Mission to Care for Syrian Refugees

Mission to Care for Syrian Refugees

January 13, 2016

Rev. Deborah Coble Wise of Trinity United Methodist Church in Waverly is preparing to head out to the Greek Island of Lesvos on a 10-day mission to help refugees from Syria, Afghanistan, and Iraq. All during the Advent season, thinking about Jesus, himself a refugee, these distressed and displaced people were on her mind. “Last week, two boats overturned and 60 people died. This is still a human rights issue. There are people dying to get to freedom. They’re cold, they’re wet, they’re hungry, they’re terrified,” she says.

Link to Deborah Coble Wise’s GoFundMe page:

What also kept her thinking about their plight was her sister-in-law. “Both my sister-in-law and brother are veterans of Iraq and Afghanistan. And my sister-in-law has a Vietnamese background. I asked her, ‘When did your family come from Vietnam?’ And she said ‘In 1975,’” relays Rev.
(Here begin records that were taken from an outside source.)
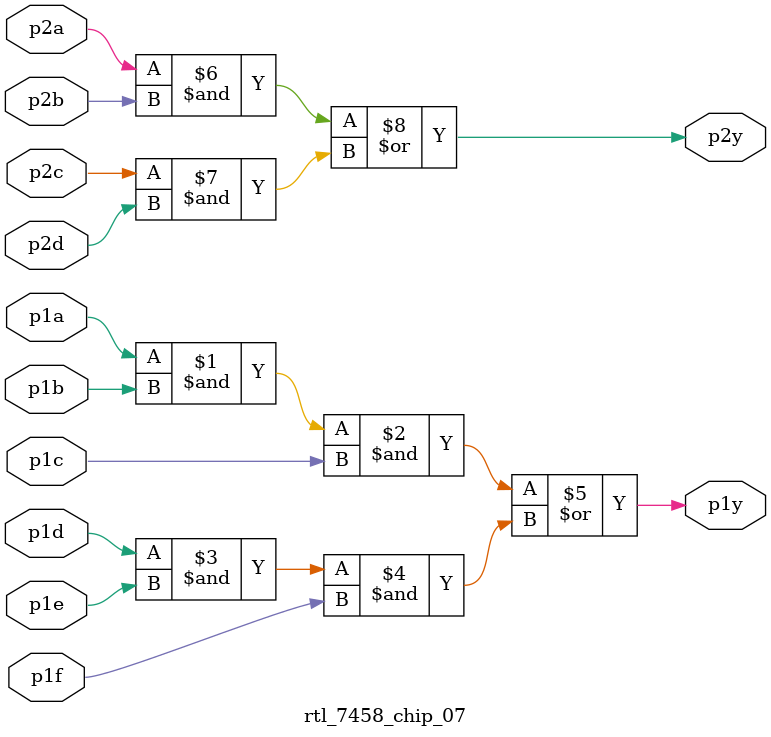
<source format=v>
`timescale 1ns/1ps

module rtl_7458_chip_07(
    input p1a, p1b, p1c, p1d, p1e, p1f,
    output p1y,
    input p2a, p2b, p2c, p2d,
    output p2y );
    
    assign p1y = (p1a&p1b&p1c)|(p1d&p1e&p1f) ;
    assign p2y = (p2a&p2b)|(p2c&p2d) ;
    
endmodule
</source>
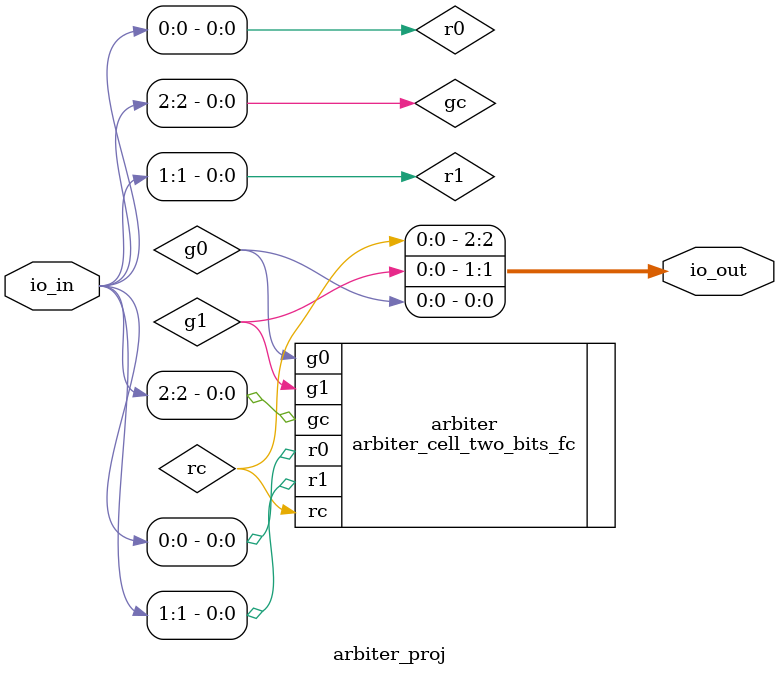
<source format=v>
`default_nettype none
/*
 *-------------------------------------------------------------
 *
 * arbiter_proj
 *
 *-------------------------------------------------------------
 */

module arbiter_proj #(
    parameter BITS = 3
)(
`ifdef USE_POWER_PINS
    inout vccd1,	// User area 1 1.8V supply
    inout vssd1,	// User area 1 digital ground
`endif

    // IOs
    input  wire [BITS-1:0] io_in,
    output wire [BITS-1:0] io_out
);

    wire r0, r1, gc;
    wire g0, g1, rc;

    assign gc = io_in[2];
    assign r1 = io_in[1];
    assign r0 = io_in[0];

    assign io_out[2] = rc;
    assign io_out[1] = g1;
    assign io_out[0] = g0;

arbiter_cell_two_bits_fc arbiter (
`ifdef USE_POWER_PINS
    .VDD(vccd1),
    .GND(vssd1),
`endif
.g0(g0),
.g1(g1),
.rc(rc),
.r1(r1),
.r0(r0),
.gc(gc)
);
    
endmodule

`default_nettype wire

</source>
Coble Wise. “She said, ‘I was a little girl, I was 7, and I don’t remember anything about being in Vietnam.’ And that was kind of the end of her story. But she was very passionate about the refugees and their story. And for someone who has served in the Middle East and for someone to be so passionate and compassionate for the refugees really started me thinking and really pulled at my heart.”

Hear the conversation with Rev. Deborah Coble Wise

An Opportunity Presents Itself

The trip to Lesvos came about very quickly following a Facebook message exchange that she had with Wes Magruder, pastor of Kessler Park UMC in Texas. After finding out that Magruder was planning to take a group to Greece in late January, and at the urging of a friend, she asked if he had room for one more. He did, and within a matter of days, Rev. Coble Wise had the blessing of her church council and began raising money through a GoFundMe page for the trip.
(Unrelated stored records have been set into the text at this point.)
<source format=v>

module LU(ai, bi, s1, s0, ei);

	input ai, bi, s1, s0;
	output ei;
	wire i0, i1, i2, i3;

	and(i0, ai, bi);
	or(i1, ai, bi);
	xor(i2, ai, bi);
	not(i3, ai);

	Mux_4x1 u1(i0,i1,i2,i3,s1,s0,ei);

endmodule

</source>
“We hit $3,000 last night, which is really exciting. I had two very generous $1,000 donors who both remained anonymous,” she reports. “Yesterday, in worship, the church was invited to give if they wanted to. I have promised and pledged to take two suitcases with me full of goods to give away, because they are really running through socks. They need hand warmers, they need those lightweight reflective blankets.”

“It’s so cold there and folks are traveling with just what they can carry on that boat and they’ve having to camp for days and they’re burning everything they can find. So it’s a situation where even dry socks or a dry long-sleeved shirt or a jacket can make the difference in someone being able to have at least a little bit of a comfort.”

Mission to Lesvos

What is happening in Lesvos is just the beginning for these refugees. “This is just the first step in their journey. This gets them from Asia to Europe,” explains Rev. Coble Wise. “But it’s harrowing. Just that relief of leaving the fighting behind, of crossing the ocean, of arriving on the land in Europe is a big deal. Any funds that are leftover will go to the UMCOR response to the refugees. So if folks still want to contribute, that would be fabulous, and we will be very good stewards of their gifts. I just appreciate so much the support of folks from Iowa, for me to be able to go and to witness, bear witness, and come back and tell the story.”

Magruder is the team leader for the trip, and his church already does quite a bit of work with refugees in Texas. “He’s very familiar with working with and with honoring people of different ethnic groups, and partnering with the refugees. Wes has also been a missionary in the past. So it’s sponsored by Wes’s church and other United Methodist Churches in the Dallas-Fort Worth area.”

Exactly what the group will do once they get to Lesvos will likely depend on what the needs are on the ground. They could be helping people off of boats, unpacking donation boxes, or cleaning up roads, among many other things. “I’m very open to where the needs are and just wanting to be present and to be helpful. That’s my goal. But I’ve been doing a lot of reading in preparation for being a non-anxious presence in the midst of a really hurting place.”

Bringing Light to Darkness

With this whole trip having come together so quickly and unexpectedly, Rev. Coble Wise is confident that the Holy Spirit has been at work. And she’s prepared to answer with whatever help she can offer. “When we have the opportunity to respond out of our giftedness, out of the wealth of our experiences to a disaster, if we have the means to do it I think it’s what we’re called to do.”

Rev. Coble Wise feels honored and blessed by any support that can be offered, but she emphasizes that prayer is what they need most. “The whole team needs prayer. We can’t make a journey like this without prayer. We know that we’re walking into some emotional challenging places, and we’re going to need lots and lots of people praying for us.”

She hopes that in some way the team will be able to bring a little peace and light to refugees during this dark time and feels fortunate to have a chance to do so. “I’m blessed to have a church that’s supportive of that sort of ministry. And that’s thanks to the folks at Trinity United Methodist Church. They’re very faithful in that respect, and I’m really honored by their trust.”